A Guerra das Narrativas: O “PL da Pedofilia” e o Aborto
Um dos pontos mais sensíveis do embate foi a acusação de que deputadas de oposição teriam votado a favor do que Hilton classificou pejorativamente. Rosana Valle prontamente corrigiu a narrativa, esclarecendo sua posição oficial. Ela explicou que seu voto foi contrário ao aborto de meninas sem o consentimento dos pais e sem o registro de boletins de ocorrência, defendendo a proteção da família e a transparência jurídica em casos de violência.
Para Valle, a presidência da comissão está sendo utilizada como um palanque eleitoral e uma máquina de criar narrativas distorcidas. Ela acusou Hilton de seguir a “cartilha do PT”, onde uma mentira repetida mil vezes tenta se tornar verdade.
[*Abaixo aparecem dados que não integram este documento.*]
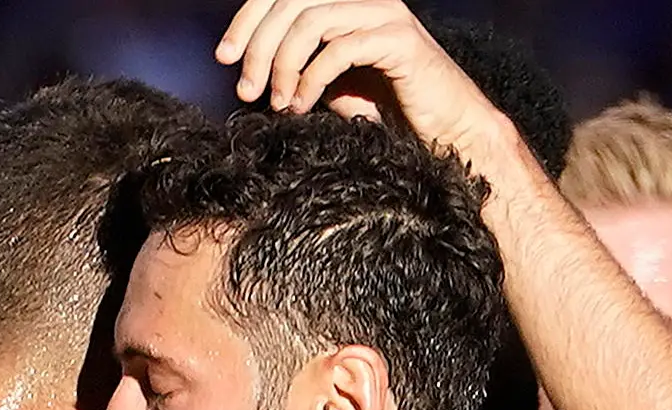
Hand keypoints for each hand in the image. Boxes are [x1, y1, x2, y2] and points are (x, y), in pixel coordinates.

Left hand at [215, 0, 510, 174]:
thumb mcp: (331, 82)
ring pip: (311, 22)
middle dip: (258, 46)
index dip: (246, 19)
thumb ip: (298, 64)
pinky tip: (302, 106)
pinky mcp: (399, 40)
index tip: (223, 57)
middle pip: (290, 1)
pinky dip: (311, 79)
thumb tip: (249, 70)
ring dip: (283, 65)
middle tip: (244, 89)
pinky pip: (339, 49)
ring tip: (277, 103)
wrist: (448, 133)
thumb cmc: (390, 110)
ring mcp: (384, 13)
A deputada questionou a legitimidade da representatividade de Hilton, afirmando que a atual gestão da comissão não representa os anseios das “mulheres reais” do Brasil, que buscam soluções para problemas cotidianos e segurança, e não debates ideológicos radicalizados.
Dados e Assiduidade: O Xeque-Mate no Plenário
Para desconstruir a imagem de “trabalho incansável” que a esquerda tenta projetar sobre Hilton, Rosana Valle trouxe à tona números surpreendentes sobre a assiduidade parlamentar. Em um momento de pura tensão narrativa, Valle revelou que, apenas no ano anterior, Erika Hilton acumulou 78 ausências em comissões.
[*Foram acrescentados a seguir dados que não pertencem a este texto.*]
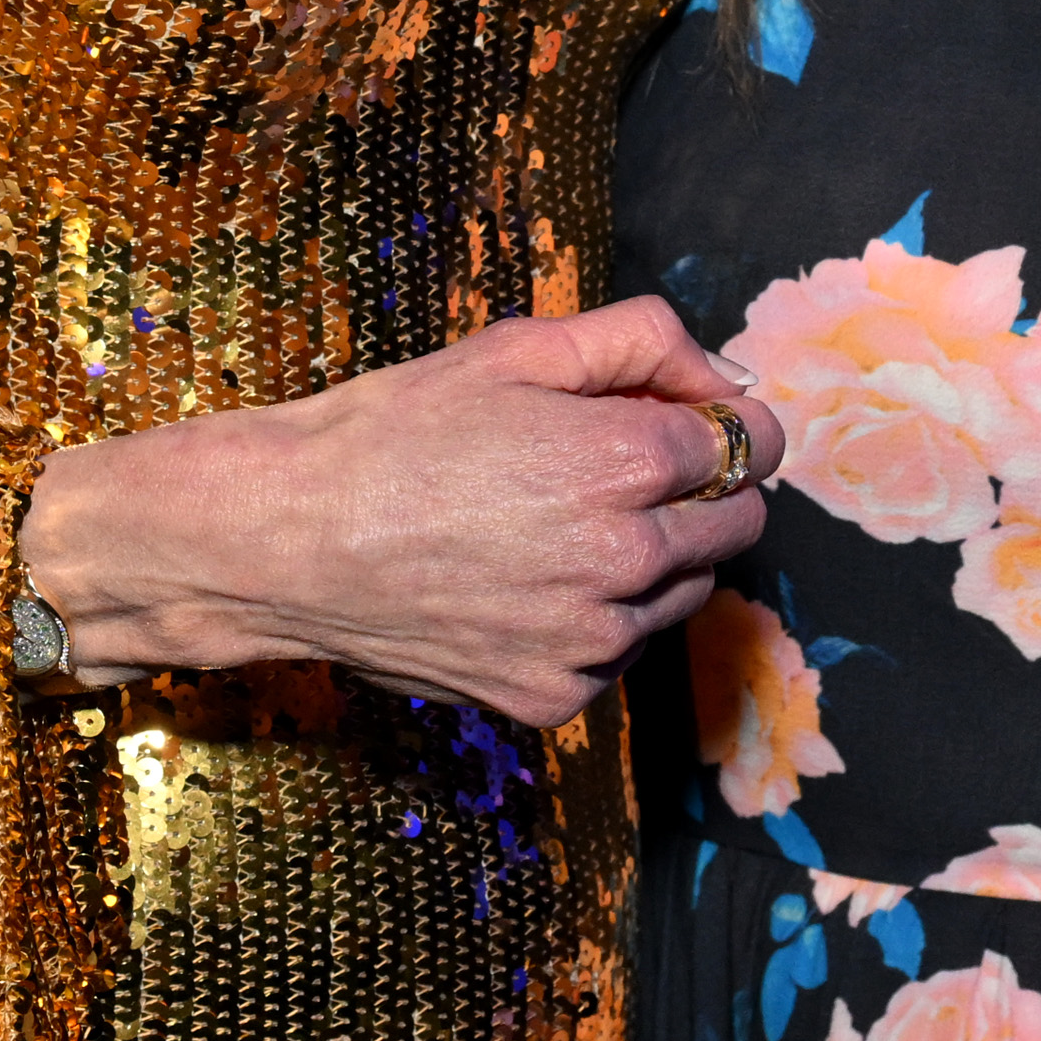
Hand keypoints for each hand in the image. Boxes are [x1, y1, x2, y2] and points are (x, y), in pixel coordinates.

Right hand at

Este dado foi utilizado para rebater a acusação de que a oposição estaria ali apenas para “fazer barulho”. Valle argumentou que quem realmente está comprometida com o trabalho legislativo são as parlamentares que enfrentam o debate diariamente, e não quem falta às obrigações para manter uma presença apenas virtual ou em nichos específicos. “Quem está aqui para lacrar não sou eu”, afirmou Valle, invertendo o jogo retórico e colocando a presidente da comissão em uma posição defensiva.
Reflexão: O Futuro da Democracia nas Comissões
O episódio entre Rosana Valle e Erika Hilton é um sintoma de uma polarização que parece ter atingido o ponto de não retorno nas instituições brasileiras. Quando a presidência de uma comissão — que deveria ser um cargo de mediação e equilíbrio — é acusada de perseguição e autoritarismo, o processo democrático sofre.
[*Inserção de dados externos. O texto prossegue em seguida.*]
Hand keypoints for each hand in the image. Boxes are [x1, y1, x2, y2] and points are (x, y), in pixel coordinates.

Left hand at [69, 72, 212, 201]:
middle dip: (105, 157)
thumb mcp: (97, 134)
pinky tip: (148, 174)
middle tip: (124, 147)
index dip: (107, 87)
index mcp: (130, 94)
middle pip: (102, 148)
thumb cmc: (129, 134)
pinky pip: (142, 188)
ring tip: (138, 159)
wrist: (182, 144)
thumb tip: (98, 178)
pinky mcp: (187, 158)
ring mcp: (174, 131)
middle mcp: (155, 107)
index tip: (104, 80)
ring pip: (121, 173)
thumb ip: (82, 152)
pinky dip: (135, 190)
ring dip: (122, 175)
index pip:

A pergunta que fica para o eleitor e para o observador político é: até que ponto o “brilho” das redes sociais e a busca por cortes virais está substituindo o debate técnico e o respeito ao regimento interno da Câmara? Rosana Valle deixou claro que a resistência continuará e que não aceitará ser silenciada por narrativas que considera falsas. Por outro lado, o embate levanta a necessidade de uma reflexão sobre a ética parlamentar e o respeito à divergência.
O “couro comeu”, como dizem nos bastidores de Brasília, mas as cicatrizes desse confronto permanecerão por muito tempo, moldando a forma como a Comissão da Mulher será vista pela sociedade daqui para frente. Será possível reestabelecer o diálogo, ou estamos condenados a ver o Parlamento transformado em um eterno ringue de ofensas e lacrações? O debate está aberto, e as “mulheres reais” mencionadas por Valle aguardam, mais do que vitórias retóricas, resultados práticos para suas vidas.